(Saved data entries)
+--
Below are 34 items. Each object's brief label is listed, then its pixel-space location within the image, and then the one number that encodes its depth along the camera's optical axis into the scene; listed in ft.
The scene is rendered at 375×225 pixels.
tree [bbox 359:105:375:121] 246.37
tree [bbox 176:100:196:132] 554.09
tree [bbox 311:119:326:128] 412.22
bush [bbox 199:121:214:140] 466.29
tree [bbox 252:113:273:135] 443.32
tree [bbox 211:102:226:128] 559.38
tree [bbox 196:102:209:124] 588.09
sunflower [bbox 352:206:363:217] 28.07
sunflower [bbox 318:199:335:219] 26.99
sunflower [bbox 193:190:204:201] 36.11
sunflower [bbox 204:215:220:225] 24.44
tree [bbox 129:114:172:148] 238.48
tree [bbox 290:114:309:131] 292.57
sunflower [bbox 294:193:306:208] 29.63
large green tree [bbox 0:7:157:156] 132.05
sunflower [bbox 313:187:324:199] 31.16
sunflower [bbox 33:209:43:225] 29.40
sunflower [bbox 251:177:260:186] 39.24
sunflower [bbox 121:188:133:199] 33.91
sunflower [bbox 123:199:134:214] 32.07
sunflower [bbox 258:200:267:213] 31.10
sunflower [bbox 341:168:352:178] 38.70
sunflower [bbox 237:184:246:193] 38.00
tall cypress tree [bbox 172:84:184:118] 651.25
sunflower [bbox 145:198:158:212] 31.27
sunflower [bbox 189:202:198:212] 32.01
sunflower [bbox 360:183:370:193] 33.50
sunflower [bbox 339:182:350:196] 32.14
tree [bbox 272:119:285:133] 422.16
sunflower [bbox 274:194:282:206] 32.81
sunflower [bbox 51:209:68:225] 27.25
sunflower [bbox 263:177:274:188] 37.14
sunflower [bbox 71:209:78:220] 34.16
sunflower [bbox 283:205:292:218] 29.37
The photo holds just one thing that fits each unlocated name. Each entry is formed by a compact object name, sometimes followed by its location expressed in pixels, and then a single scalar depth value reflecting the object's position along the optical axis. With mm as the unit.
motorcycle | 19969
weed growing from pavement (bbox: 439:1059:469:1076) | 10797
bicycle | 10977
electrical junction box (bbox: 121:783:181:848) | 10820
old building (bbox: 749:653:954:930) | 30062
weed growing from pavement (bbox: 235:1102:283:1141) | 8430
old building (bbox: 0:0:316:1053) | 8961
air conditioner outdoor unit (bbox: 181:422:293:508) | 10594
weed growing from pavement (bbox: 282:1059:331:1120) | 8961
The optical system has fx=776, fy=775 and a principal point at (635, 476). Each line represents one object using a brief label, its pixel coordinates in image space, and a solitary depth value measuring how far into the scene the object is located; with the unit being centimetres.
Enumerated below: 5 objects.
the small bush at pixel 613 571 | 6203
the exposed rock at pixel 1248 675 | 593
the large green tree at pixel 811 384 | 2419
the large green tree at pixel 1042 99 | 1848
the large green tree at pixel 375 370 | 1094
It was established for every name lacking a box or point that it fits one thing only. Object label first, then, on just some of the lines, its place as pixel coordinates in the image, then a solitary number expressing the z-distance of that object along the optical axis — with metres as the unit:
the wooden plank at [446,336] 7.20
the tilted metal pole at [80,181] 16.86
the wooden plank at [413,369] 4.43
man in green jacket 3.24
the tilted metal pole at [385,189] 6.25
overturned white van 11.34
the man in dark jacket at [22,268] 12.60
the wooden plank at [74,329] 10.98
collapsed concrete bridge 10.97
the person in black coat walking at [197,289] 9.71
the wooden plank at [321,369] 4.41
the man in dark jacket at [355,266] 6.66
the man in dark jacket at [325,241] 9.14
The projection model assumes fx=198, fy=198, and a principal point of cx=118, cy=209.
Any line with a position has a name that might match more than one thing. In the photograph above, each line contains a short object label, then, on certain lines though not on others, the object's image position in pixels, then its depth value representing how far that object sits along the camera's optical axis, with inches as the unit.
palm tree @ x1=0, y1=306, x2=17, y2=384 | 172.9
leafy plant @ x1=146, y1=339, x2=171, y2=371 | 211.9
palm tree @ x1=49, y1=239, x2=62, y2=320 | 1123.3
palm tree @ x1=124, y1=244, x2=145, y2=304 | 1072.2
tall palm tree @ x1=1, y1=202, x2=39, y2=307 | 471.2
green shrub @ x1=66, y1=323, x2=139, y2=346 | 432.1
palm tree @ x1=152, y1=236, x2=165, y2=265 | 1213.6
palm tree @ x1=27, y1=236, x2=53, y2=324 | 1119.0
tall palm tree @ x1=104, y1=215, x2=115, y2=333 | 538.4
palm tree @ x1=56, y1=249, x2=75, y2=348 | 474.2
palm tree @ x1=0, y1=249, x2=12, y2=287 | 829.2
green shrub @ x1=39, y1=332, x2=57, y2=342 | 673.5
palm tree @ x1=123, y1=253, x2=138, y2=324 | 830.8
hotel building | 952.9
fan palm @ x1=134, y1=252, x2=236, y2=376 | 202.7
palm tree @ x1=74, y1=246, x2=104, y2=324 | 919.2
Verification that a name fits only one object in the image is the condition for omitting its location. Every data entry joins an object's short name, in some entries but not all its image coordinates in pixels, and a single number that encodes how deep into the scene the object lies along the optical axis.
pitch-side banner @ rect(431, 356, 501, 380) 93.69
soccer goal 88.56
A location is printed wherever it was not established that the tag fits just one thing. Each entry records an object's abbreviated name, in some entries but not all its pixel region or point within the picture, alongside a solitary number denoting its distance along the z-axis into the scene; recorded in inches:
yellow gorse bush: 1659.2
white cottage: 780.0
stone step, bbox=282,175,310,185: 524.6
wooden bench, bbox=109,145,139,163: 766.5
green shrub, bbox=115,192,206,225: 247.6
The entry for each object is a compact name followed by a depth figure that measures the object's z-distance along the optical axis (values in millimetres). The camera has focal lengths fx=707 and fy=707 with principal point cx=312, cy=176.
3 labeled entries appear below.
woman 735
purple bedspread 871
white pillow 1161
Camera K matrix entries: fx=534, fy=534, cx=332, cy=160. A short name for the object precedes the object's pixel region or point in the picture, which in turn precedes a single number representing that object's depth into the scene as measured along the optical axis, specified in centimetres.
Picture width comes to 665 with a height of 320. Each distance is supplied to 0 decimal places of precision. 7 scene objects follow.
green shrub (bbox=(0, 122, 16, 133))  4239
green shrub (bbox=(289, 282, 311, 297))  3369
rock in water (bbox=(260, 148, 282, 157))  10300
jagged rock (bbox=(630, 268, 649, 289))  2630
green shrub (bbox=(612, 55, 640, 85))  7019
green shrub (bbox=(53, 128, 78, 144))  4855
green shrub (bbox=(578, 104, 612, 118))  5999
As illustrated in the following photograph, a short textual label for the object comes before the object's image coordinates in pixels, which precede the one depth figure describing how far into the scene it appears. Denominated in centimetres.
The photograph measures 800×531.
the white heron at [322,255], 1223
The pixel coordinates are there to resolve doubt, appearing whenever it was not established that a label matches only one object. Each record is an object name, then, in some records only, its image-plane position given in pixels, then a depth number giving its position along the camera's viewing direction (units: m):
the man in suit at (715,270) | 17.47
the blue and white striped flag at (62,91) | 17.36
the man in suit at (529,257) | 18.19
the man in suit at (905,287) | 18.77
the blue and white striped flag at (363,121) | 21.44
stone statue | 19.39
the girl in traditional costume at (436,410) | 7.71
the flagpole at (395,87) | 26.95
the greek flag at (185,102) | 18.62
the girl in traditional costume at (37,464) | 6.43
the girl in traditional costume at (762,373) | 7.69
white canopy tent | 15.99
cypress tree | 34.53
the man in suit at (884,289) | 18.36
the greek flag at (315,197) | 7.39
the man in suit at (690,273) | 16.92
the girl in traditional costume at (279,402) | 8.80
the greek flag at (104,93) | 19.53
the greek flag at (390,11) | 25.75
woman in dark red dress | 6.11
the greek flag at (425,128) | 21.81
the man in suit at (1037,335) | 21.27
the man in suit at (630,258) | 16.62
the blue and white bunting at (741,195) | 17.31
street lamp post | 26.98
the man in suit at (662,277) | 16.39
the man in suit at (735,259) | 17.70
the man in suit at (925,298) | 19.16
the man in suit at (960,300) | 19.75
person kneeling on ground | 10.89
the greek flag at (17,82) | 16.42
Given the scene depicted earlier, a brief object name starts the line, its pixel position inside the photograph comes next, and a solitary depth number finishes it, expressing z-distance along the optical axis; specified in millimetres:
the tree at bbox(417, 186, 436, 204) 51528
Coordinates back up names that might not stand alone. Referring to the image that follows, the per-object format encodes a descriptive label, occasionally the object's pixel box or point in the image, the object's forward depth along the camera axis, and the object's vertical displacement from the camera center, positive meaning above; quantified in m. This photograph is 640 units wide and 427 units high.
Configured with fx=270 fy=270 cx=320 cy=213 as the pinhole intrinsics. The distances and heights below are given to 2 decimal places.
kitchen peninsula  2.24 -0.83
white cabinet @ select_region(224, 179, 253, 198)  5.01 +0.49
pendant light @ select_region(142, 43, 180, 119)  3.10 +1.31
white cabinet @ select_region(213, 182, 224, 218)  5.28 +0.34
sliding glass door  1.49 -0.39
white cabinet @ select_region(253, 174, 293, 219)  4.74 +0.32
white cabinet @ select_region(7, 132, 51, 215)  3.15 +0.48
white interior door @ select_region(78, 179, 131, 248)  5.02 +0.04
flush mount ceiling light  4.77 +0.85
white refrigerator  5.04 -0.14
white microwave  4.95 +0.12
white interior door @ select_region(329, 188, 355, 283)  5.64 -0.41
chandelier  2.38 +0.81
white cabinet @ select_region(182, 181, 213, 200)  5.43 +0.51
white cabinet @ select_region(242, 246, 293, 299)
+--
* **Problem to solve**:
Please copy the lines in the records above between the one holding "tree [bbox 311:119:326:128] 412.22" and the one holding "sunflower [bbox 274:194:282:206] 32.81", inclusive, exactly and with no other line.

* **Task result**:
tree [bbox 311:119:326:128] 412.22
bush [bbox 199:121:214:140] 466.29
tree [bbox 252:113:273:135] 443.32
tree [bbox 211:102:226:128] 559.38
tree [bbox 196:102:209:124] 588.09
sunflower [bbox 352:206:363:217] 28.07
sunflower [bbox 318:199:335:219] 26.99
sunflower [bbox 193:190:204:201] 36.11
sunflower [bbox 204:215:220:225] 24.44
tree [bbox 129:114:172:148] 238.48
tree [bbox 290:114:309:131] 292.57
sunflower [bbox 294:193:306:208] 29.63
large green tree [bbox 0:7:157:156] 132.05
sunflower [bbox 313:187:324:199] 31.16
sunflower [bbox 33:209:43:225] 29.40
sunflower [bbox 251:177:260:186] 39.24
sunflower [bbox 121:188:133:199] 33.91
sunflower [bbox 123:199:134:214] 32.07
sunflower [bbox 258:200:267:213] 31.10
sunflower [bbox 341:168:352:178] 38.70
sunflower [bbox 237:184:246:193] 38.00
tall cypress tree [bbox 172:84:184:118] 651.25
sunflower [bbox 145:198:158:212] 31.27
sunflower [bbox 189:202:198:212] 32.01
sunflower [bbox 360:183:370:193] 33.50
sunflower [bbox 339:182:350:196] 32.14
tree [bbox 272:119:285:133] 422.16
sunflower [bbox 274:194:282:206] 32.81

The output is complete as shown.